We are hoping to work with at least a few thousand paintings but the size of the data is TBD. Ideally, we would like as many images as possible (on the order of hundreds of thousands to millions). We will strive to collect paintings from different time-periods, artists, and painting styles.
Scraping the Web Gallery of Art was a relatively simple experience, as the website is over 20 years old and is built using rudimentary HTML with little in the way of security protocols or other anti-scraping measures. A simple index was available that listed all of the artists with some metadata, and from there each artist had a link to a separate page that contained a table of their paintings with additional metadata for each. The procedure was to simply extract the artist links, then extract the image links for each artist. The more complicated part was scraping the metadata into a csv file. There were a few typos and misplaced commas that I had to code exceptions for.
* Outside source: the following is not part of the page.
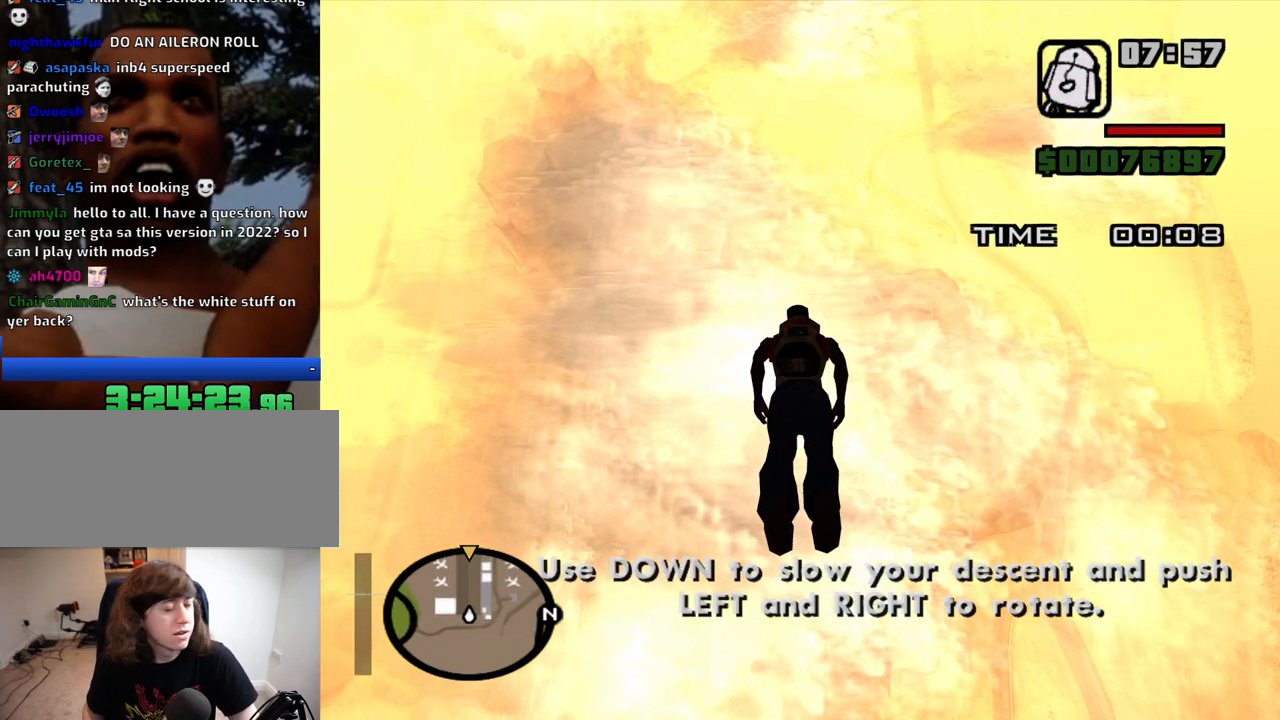
{"keys": ["w"], "mouse": [], "events": []}
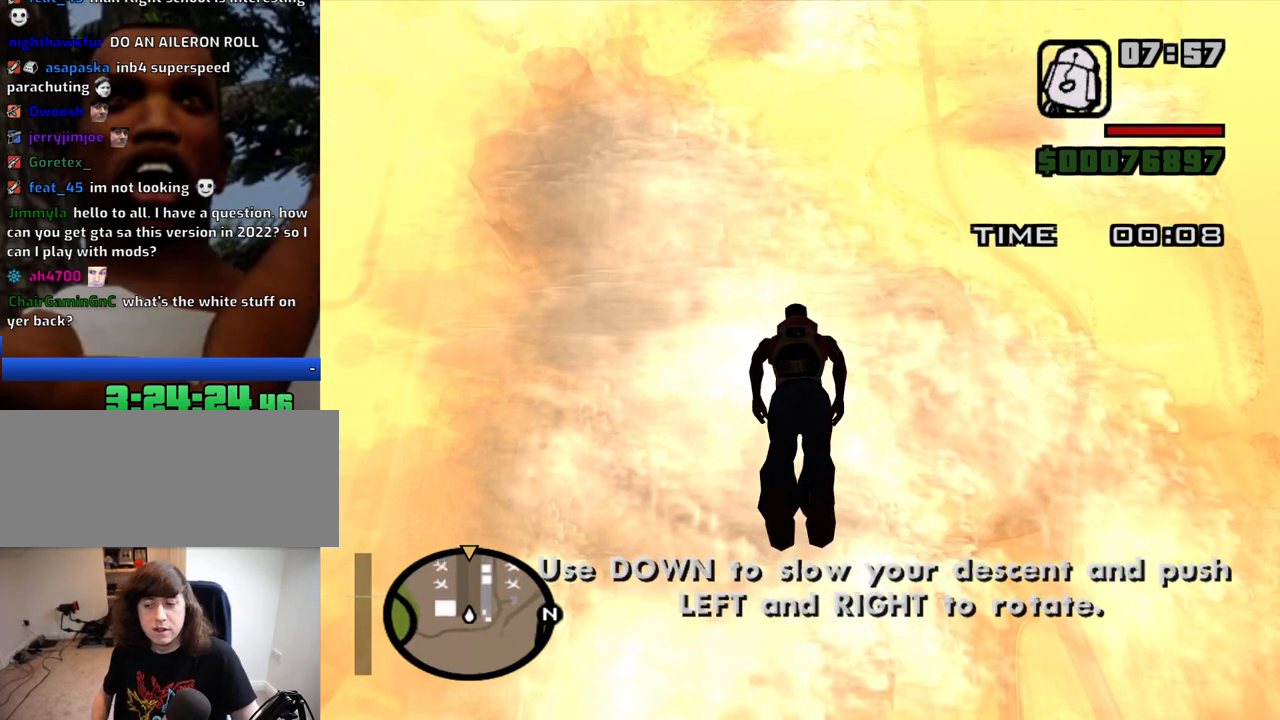
{"keys": ["w"], "mouse": [], "events": []}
At present, all of the information is present, though some of it is grouped into a “misc” column for reasons of practicality and uncertainty of how frequently such information would be available down the line. Another issue was that some artists appeared on the artist list multiple times under different aliases. In this case, the urls were repeated but there was always text of the form “(see …)” to indicate the duplicate. With that, removing that redundancy was no problem at all.
Please see below for a snippet of the code used to extract images from Web Gallery of Art, as well as collect attribute data into a CSV file.
Below is the schema for our SQL database, which will contain image attribute data. The primary keys were created from specific columns in the CSV file. Since we are extracting images from a wide range of online image databases, we are aware that certain image attributes (e.g. artist_school, release_year) won’t be collected. We will aim to collect as many attributes as we can for each image off a particular online database. A star schema was selected because efficiency is important, and we don’t need a highly normalized table form. Each record has a unique image_filename which serves as the path to where the image is saved in storage.
3 — Exploratory Statistics
Within PyCharm, the CSV file containing image data was imported into a Pandas DataFrame structure. Then, some basic statistics were calculated from the data (e.g. # of paintings by style, artist, and western nations).
Image processing in Keras (TensorFlow)
In order to get a better feel for how Keras can be used for image classification, we did some very basic proof of concept testing with the Keras software using a total of 800 painting images. 400 images corresponded to the style of cubism and an additional 400 corresponding to the style of Baroque. We used an additional 80 samples from each class to be used as a validation set. In classification, Kares expects a very specific directory structure (which we will not get into here). An epoch is essentially referring to one full forward and backward pass of the training data, whereas batch size corresponds to the number of training images used in a given pass.
This image is an example of setting up the training configuration. Images have RGB values ranging from 0–255 but these values are too high to model for most preferred learning rates so we rescale the RGB values to be between 0 and 1 by scaling with 1/255. The train_generator and test_generator feed in images from the respective train and validation directories into the kares model.fit_generator function allowing training to begin and accuracy to be determined. Finally, we can save the model to be used later to test on additional images by simply calling the kares model.save_weights function.